And... in the midst of all this, I had
to notify human resources at Maine Today Media, that I would not be
returning to work. I guess we all knew that was going to be the case,
but now it's official, and it sucks. I really liked working for the
Kennebec Journal and Morning Sentinel and I liked the people I worked
with. Realistically, though, returning to work hasn't been in the
cards for a few months, especially since the stem cell transplant
entered the picture.
I've already been away for six months.
The lead-up to the transplant would keep me out for weeks, and
recovery from the transplant would mean even more months when I
couldn't work. The decision itself was easy enough, I guess, but I
hated to make it; hated to leave.
But here's something that has occurred
to me since I let the company know. Before going to work at MTM, I
had been out of work for almost two years. In that time, I
interviewed for numerous jobs that I was supremely qualified for but
did not get, for a variety of reasons, mostly my age, I believe.
When I interviewed at MTM, I had not
worked for a newspaper in 13 years. I had never used the design
software they employed and I had always worked on PCs, while they
used Macs. I got the job anyway, and I came to believe that there was
a reason for that. I have no idea what it was, but I'm just as sure
now that there is a reason for leaving the company and moving on to
whatever's next; sort of like Mary Poppins or Clint Eastwood's Man With No Name.

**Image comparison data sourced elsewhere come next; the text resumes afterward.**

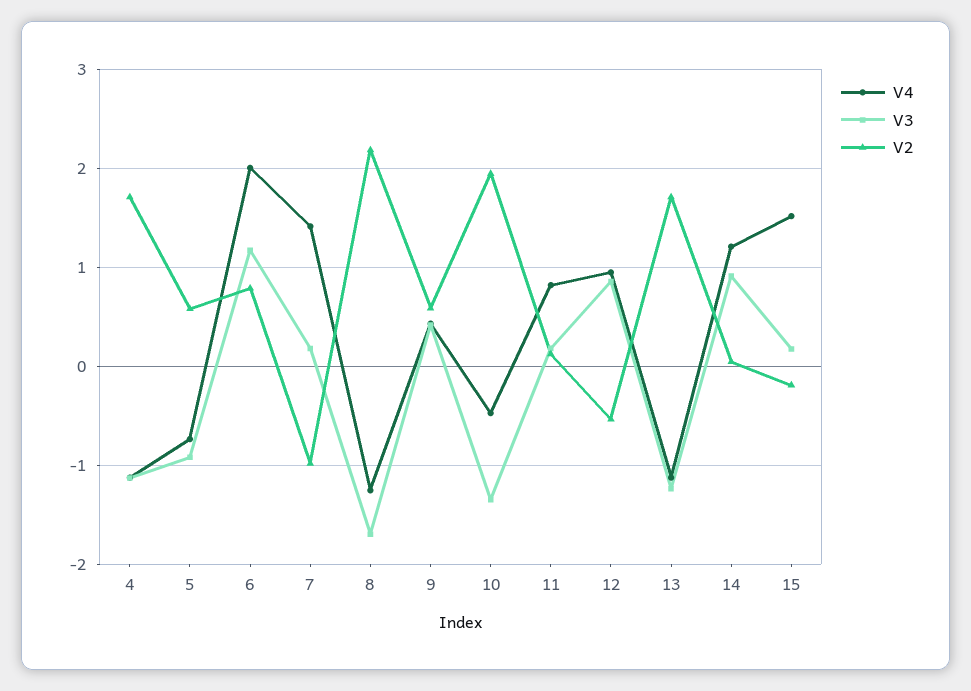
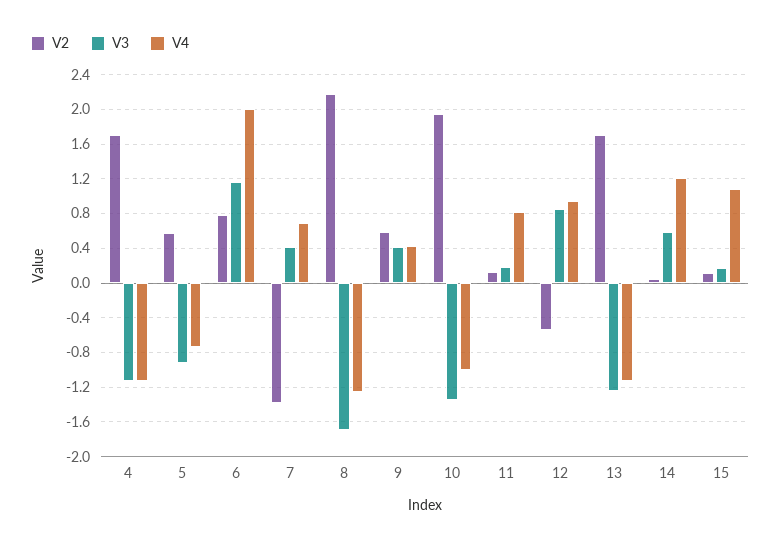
V4, 7: 1.4 -> 0.7
V3, 7: 0.2 -> 0.4
V2, 7: -1 -> -1.4
V4, 10: -0.5 -> -1
V3, 14: 0.9 -> 0.6
V4, 15: 1.5 -> 1.1
V2, 15: -0.2 -> 0.1

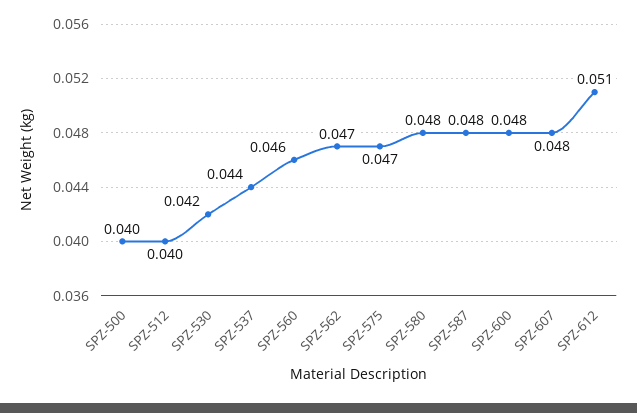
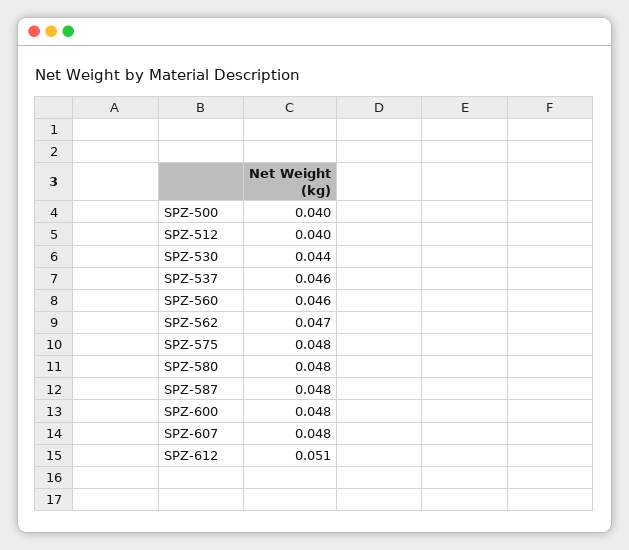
SPZ-530: 0.042 -> 0.044
SPZ-537: 0.044 -> 0.046
SPZ-575: 0.047 -> 0.048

I don't know what that next thing might
be, but I remain willing and open to whatever it is. Since I'll
still be writing my blog, we can take this latest part of the journey
together and see how it unfolds.
There are a variety of versions of
the story that gives this blog its name. The pony is the constant in
all of them. A man is on his way to a party when he comes across a
young boy shoveling ass over tea kettle at an enormous mountain of
manure. The man asks the child if he wouldn't rather go with him to
the party than shovel all that poop. The kid says, “No way man.
With all that poop... there must be a pony in there somewhere.”